The overhead of relaying messages is very low. In a distributed system
though you'll have network latencies as well as costs in decoding and
encoding messages. I'm pretty sure this doesn't qualify as "real
time", but for your use case it's probably fine. If you have specific
requirements, I'd post to the rabbit list.

I haven't paid close attention to your card game design, but at first
stab, I'd use what AMQP calls a "topic" exchange. This delivers
messages to queues based on routing key patterns. Some of the possible
message keys might be:

  blackjack.table.setup
  blackjack.table.deal
  blackjack.table.teardown
  blackjack.player.join
  blackjack.player.leave

Message producers, e.g. a "table" process, would send messages to the
exchange with a particular routing key designating an event. So if you
spawned a new table process, you might send a message keyed with
"blackjack.table.setup". The message would contain information about
the table (number, capacity, etc.)

Message consumers would each create a queue for receiving messages and
"bind" that queue using routing key patterns -- think of this as
subscribing to a message stream based on their keys. E.g. a player
process is interested when a table deal event occurs -- it would bind
using "blackjack.table.deal". You could "sniff" the messages for those
applying to your table(s) or push the routing keys further by
including table IDs (in which case you'd receive table events only for
the tables you bind to -- e.g. "blackjack.table.4.deal").

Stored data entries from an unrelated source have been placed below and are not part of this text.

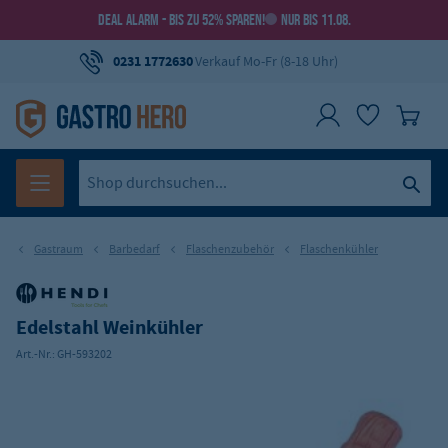
DEAL ALARM - BIS ZU 52% SPAREN!
NUR BIS 11.08.
0231 1772630
Verkauf Mo-Fr (8-18 Uhr)
Gastraum
Barbedarf
Flaschenzubehör
Flaschenkühler
Edelstahl Weinkühler
Art.-Nr.:
GH-593202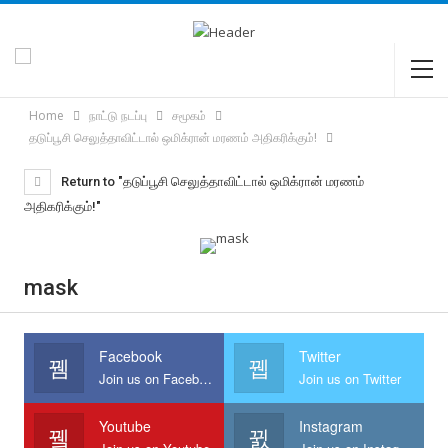
Home
நாட்டு நடப்பு
சமூகம்
தடுப்பூசி செலுத்தாவிட்டால் ஒமிக்ரான் மரணம் அதிகரிக்கும்!
Return to "தடுப்பூசி செலுத்தாவிட்டால் ஒமிக்ரான் மரணம்
அதிகரிக்கும்!"
mask
Facebook
Twitter
Join us on Facebook
Join us on Twitter
Youtube
Instagram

As for the proliferation of queues, you'd need at least one queue per
participating process. I think it's fair to say that rabbitmq will
handily support tens of thousands of queues on a single machine
(throughput aside), though this is also something you'd want to pass
by the rabbit list. As always there are lots of variable when scale is
an issue.

But in general, message brokers specialize in routing messages
involving lots and lots of producers and consumers. RabbitMQ happens
to be one excellent option (there are certainly others) and has the
benefit in your case of being very Erlang friendly.